Answer these questions about the email reply below.
1. How many entities of gr:Offering did the RDFa extractor find?
2. What percentage undercount follows if a sample finds .1% of the GR entities while sampling .2% of the web?
3. Whom does the postscript thank?

__Excerpt provided__.
---

Re: ANN: WebDataCommons.org - Offering 3.2 billion quads current RDFa, Microdata and Miroformat data extracted from 65.4 million websites from Tom Morris on 2012-03-26 (public-vocabs@w3.org from March 2012)

From: Tom Morris <tfmorris@gmail.com>
Date: Mon, 26 Mar 2012 11:44:48 -0400
To: Martin Hepp <martin.hepp@ebusiness-unibw.org>
Cc: Chris Bizer <chris@bizer.de>, public-vocabs@w3.org
Message-ID: <CAE9vqEHh-7=5D7ozoOev957t9vB=qRAMC85LJJKku7O11X+1Tg@mail.gmail.com>

On Mon, Mar 26, 2012 at 10:11 AM, Martin Hepp
<martin.hepp@ebusiness-unibw.org> wrote:
> Dear Chris, all:
>
> Thanks for your hard work on this, and it surely gives some input for further research.
>
> I want to stress, though, that the absolute numbers found are NOT representative for the Web as a whole, likely because of the limited coverage of the CommonCrawl corpus.
>
> Just a simple example: The RDFa extractor details page
>
> http://s3.amazonaws.com/webdatacommons-2/stats/top_classes_for_extractor_html-rdfa.html
>
> says the extractors found 23,825 Entities of gr:Offering.
>
> In comparison, the few sites listed at
>
> http://wiki.goodrelations-vocabulary.org/Datasets
>
> alone account for ca. 25,000,000 entities of that type, so obviously 1000 times more.
>
> I am not criticizing your valuable work, I only want to prevent people to draw incorrect conclusions from the preliminary data, because the crawl does not seem to be a *representative* or anywhere near *complete* corpus. So do not not take the numbers for truth without any appropriate corrections for bias in the sample.
>

Just to be clear, are you claiming that that wiki listing of
specifically targeted data sets is *more representative* of the
totality of the web?

I know that CommonCrawl never claimed to be a *complete* corpus and
certainly all samples have bias, but, if anything, I'd thought that a
targeted curated list would have *more bias* than a (semi-?)random
automated web crawl.

It seems strange to criticize a sample by saying that it didn't find
all of the entities of a certain type.  One would never expect a
sample to do that.  If it found .1% of the GR entities while sample
.2% of the web, then there's a 50% undercount in the biased sample,
but saying it missed 99.9% of the entities ignores the nature of
sampling.

I'd certainly be interested in numbers from the entire web (or a
completely unbiased sample), so if you've got those, feel free to
share.

Tom

p.s. a hearty thank to Chris' team for doing the work and sharing the
data.  Some data beats no data every time.

Received on Monday, 26 March 2012 15:45:22 UTC

---

(Saved data entries)
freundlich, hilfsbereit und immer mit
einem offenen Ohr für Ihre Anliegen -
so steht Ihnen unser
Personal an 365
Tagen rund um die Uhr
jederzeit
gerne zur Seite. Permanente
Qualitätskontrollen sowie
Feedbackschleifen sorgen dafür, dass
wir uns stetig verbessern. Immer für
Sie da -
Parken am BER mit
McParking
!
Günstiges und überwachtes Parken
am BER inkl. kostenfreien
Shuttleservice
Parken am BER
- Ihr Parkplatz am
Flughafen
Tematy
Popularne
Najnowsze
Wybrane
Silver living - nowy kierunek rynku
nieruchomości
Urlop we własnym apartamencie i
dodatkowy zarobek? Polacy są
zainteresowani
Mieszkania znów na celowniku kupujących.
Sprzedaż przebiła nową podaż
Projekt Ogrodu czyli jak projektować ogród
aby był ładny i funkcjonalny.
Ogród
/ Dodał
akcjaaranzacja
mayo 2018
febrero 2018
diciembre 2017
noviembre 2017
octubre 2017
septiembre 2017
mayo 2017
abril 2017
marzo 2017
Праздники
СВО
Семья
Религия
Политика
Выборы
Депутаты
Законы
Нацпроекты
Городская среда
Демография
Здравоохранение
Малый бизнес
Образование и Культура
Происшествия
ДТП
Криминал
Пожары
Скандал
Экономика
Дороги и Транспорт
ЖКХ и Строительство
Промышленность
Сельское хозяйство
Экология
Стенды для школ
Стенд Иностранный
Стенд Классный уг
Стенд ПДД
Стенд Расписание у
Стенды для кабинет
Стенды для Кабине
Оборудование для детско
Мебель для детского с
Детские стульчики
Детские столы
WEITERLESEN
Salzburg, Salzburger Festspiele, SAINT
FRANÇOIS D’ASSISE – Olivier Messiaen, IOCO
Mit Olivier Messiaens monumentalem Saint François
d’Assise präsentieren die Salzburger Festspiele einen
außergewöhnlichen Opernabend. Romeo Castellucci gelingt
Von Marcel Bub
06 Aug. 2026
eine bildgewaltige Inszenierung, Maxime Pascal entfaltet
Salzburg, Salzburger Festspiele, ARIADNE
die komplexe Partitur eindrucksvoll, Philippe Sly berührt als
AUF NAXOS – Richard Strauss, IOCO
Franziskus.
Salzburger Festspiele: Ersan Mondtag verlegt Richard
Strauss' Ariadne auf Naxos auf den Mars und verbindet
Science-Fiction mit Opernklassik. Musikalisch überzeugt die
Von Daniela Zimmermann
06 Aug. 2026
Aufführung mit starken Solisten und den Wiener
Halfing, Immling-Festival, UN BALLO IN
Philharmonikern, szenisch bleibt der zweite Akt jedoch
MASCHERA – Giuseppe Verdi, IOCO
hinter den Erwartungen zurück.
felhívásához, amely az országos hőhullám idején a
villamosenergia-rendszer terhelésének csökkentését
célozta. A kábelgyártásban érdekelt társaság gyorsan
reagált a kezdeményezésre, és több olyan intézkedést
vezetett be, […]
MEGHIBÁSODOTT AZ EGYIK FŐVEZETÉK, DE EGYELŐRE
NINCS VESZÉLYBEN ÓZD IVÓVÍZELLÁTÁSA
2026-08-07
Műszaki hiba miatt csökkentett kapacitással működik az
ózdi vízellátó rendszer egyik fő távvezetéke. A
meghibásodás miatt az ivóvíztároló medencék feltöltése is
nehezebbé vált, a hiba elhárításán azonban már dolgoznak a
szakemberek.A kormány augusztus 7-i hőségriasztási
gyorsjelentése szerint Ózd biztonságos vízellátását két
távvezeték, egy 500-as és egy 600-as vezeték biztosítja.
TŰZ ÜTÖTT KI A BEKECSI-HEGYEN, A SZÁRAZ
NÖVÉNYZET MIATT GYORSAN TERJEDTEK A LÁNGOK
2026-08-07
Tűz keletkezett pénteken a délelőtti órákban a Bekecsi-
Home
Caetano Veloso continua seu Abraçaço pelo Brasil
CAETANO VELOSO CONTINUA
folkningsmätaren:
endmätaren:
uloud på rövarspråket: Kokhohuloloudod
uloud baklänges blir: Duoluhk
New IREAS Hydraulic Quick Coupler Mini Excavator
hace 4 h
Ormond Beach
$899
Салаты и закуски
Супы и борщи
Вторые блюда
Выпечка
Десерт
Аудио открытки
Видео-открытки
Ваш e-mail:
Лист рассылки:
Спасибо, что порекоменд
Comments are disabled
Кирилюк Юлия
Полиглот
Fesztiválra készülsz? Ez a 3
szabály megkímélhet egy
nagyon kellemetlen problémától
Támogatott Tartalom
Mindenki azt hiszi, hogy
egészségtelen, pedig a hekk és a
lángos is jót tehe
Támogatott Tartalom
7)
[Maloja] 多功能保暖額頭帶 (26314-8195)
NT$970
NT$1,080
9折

---

__Expected answer__.
1. 23,825
2. 50%
3. Chris' team, for doing the work and sharing the data